*TEXTO PARA ANALIZAR*:
══════════════════════════════
Si me dieran la oportunidad de escuchar a un solo músico de jazz tocar ante mí, elegiría sin dudarlo al incombustible Charles Mingus, icono de la música parida por el diablo y creador de una discografía que te pone la carne de gallina y los pelos tiesos como estacas.
De crío, mi viejo me empujaba a los conciertos del Jazzaldia a pesar de no gustarme una papa lo que allá sonaba, hasta que un día, de tanto remojar la oreja en leche divina -Stan Getz, Miles Davis, Dizzy Gillespie, Count Basie Orchestra, Phil Woods, Lester Bowie, Art Blakey, Wayne Shorter-, se me afinaron los oídos cosa fina.
Tengo que reconocer que en mis momentos mozos en Babia, pasé muchas horas atrapado por el sonido del contrabajo de orquestas, cuartetos, tríos o lo que se terciara, empapándome de un instrumento que emite el sonido responsable del feroz poder expresivo de la música de jazz; Dany Doritz, Jerome Harris, Percy Heath, Felton Crews, Charlie Haden, Gary Peacock, Cachao, Ray Drummond o tantos otros, son los que guisan verdaderamente el jazz y lo convierten en música hecha para cronopios.
══════════════════════════════
*DATOS REGISTRADOS*:
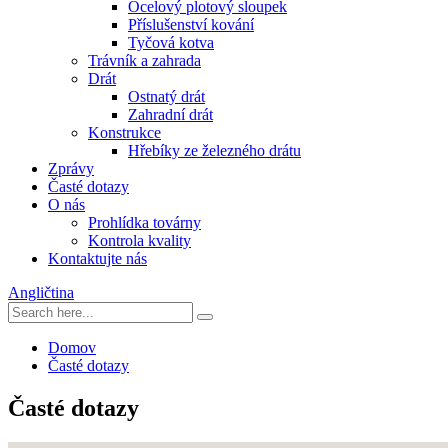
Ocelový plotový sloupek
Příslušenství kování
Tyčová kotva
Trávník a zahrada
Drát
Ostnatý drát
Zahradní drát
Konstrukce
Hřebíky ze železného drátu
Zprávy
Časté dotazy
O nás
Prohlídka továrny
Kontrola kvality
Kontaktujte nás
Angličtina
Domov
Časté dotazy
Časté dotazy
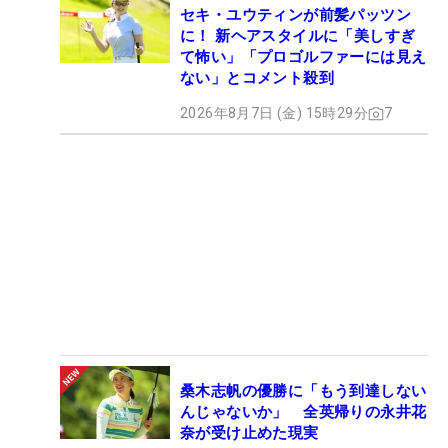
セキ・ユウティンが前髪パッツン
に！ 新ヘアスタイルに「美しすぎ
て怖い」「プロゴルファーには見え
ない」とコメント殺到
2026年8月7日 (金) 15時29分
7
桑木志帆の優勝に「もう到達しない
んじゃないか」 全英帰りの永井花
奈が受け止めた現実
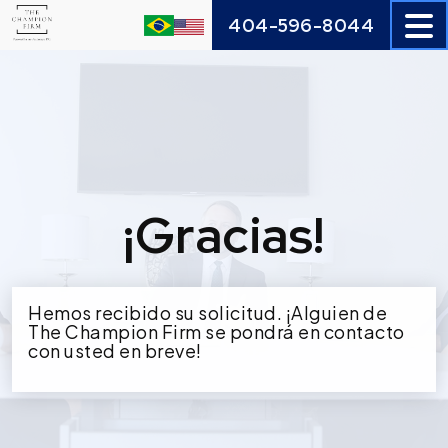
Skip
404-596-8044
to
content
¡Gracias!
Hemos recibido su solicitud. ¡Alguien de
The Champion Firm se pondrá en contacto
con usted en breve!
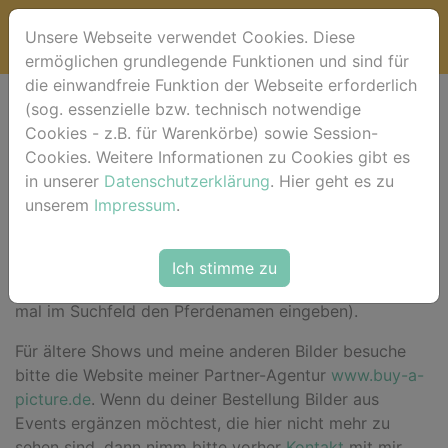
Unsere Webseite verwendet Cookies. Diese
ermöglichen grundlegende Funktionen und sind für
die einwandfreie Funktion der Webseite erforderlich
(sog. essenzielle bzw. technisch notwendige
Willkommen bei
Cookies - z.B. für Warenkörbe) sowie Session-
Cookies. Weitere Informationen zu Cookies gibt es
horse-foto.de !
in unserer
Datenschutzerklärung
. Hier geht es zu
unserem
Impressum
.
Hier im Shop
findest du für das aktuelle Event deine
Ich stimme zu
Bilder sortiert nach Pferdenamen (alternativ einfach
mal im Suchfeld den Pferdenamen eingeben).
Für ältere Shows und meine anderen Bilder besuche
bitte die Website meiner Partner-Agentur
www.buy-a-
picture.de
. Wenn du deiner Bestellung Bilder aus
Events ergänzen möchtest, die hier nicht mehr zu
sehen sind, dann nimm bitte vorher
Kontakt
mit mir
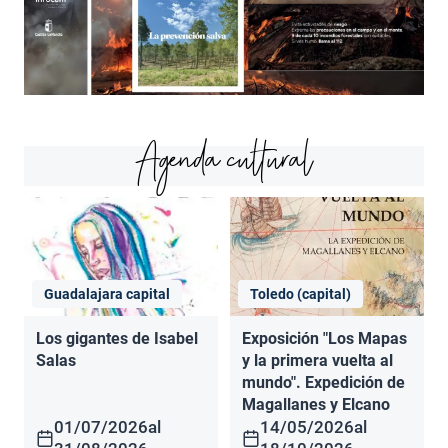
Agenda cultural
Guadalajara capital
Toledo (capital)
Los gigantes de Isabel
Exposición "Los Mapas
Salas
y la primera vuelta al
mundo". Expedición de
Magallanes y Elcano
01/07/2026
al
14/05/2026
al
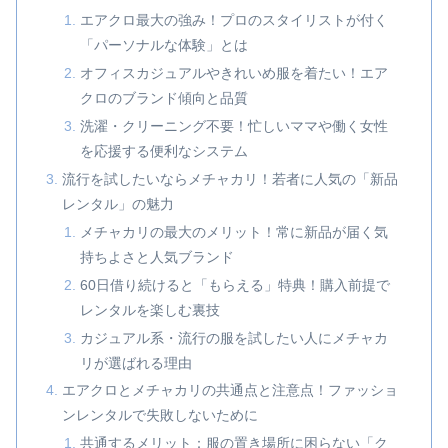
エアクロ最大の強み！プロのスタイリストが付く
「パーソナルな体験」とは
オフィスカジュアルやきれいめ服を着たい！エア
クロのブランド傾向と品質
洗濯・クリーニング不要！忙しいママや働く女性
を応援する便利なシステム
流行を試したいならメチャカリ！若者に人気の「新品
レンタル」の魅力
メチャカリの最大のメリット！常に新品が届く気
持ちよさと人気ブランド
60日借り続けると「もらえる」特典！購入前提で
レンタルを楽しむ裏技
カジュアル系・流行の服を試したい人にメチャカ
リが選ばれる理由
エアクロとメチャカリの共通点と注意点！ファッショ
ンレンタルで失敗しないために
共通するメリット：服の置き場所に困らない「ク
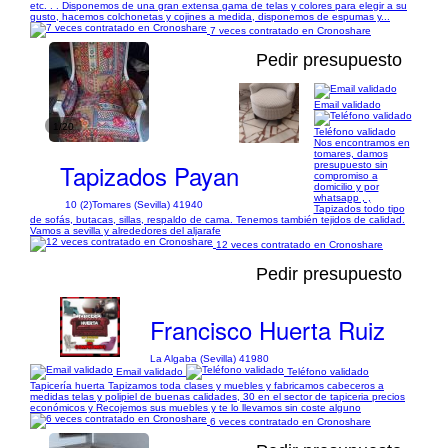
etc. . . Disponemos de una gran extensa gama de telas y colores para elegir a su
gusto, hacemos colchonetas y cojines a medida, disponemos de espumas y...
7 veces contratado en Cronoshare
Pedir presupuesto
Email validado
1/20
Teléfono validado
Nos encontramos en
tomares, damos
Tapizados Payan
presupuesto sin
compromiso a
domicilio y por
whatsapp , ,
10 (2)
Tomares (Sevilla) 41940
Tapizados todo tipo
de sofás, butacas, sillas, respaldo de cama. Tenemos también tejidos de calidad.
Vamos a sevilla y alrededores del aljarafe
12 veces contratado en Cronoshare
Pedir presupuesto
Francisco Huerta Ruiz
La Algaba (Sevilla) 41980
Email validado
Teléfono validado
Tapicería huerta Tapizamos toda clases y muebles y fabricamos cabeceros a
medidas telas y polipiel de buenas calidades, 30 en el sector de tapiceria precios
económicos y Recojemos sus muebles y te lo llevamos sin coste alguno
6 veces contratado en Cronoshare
══════════════════════════════
*TAREAS A REALIZAR*:
(A) Responde brevemente a estas preguntas sobre el texto acerca del jazz:
(i) ¿Qué músico de jazz elegiría quien escribe si pudiera escuchar tocar a uno solo?
(ii) ¿A qué conciertos le empujaba a ir su padre de niño?
(iii) ¿Qué instrumento emite, según el texto, el sonido responsable del feroz poder expresivo del jazz?
(B) Resume en dos oraciones el texto sobre el jazz.
(C) Escribe la continuación del texto sobre el jazz a partir de su última oración.
Los registros forman un material independiente del texto.

*RESPUESTAS DADAS*:
(A)
(i) A Charles Mingus.
(ii) A los del Jazzaldia.
(iii) El contrabajo.

(B) Si pudiera escuchar tocar a un solo músico de jazz, quien escribe elegiría a Charles Mingus. De niño no le gustaba lo que sonaba en los conciertos del Jazzaldia a los que le empujaba su padre, pero acabó afinando el oído, y más tarde pasó muchas horas escuchando el contrabajo, el instrumento al que atribuye el feroz poder expresivo del jazz.

(C)
Mingus mantuvo su oído atento del mundo y supo transmitir, colgado de un instrumento que es un armario, todo el pulso, el espíritu y la espontaneidad de la música heredada de Armstrong, Duke Ellington o Charlie Parker; echado hacia delante, arrollando, escupiendo acordes increíbles y traspasando todas las líneas delanteras de instrumentos para trepanar le sesera al escuchante, ¡vaya huevos!
Dicen los entendidos que Mingus tiene un tono potente y un sentido perforador del ritmo, capaz de elevar su instrumento por encima del viento; si hubiera sido tan solo un gran contrabajista, pocos recordarían hoy ese extraño apellido de origen afro-americano: fue el mejor, un genio de muy malas pulgas, capaz de abofetear a su pianista en plena actuación o dar un mamporrazo en la frente a todas sus trompetas juntas.
Sentarse delante de esta bestia en una silla y escucharlo debía ser parecido a empotrarse de frente con el convoy que empuja los cohetes hasta su plataforma, en Cabo Cañaveral. Ésa sería mi elección, y no otra; pedirle al bueno de Carlos que aporreara su bajo delante de mi puta cara.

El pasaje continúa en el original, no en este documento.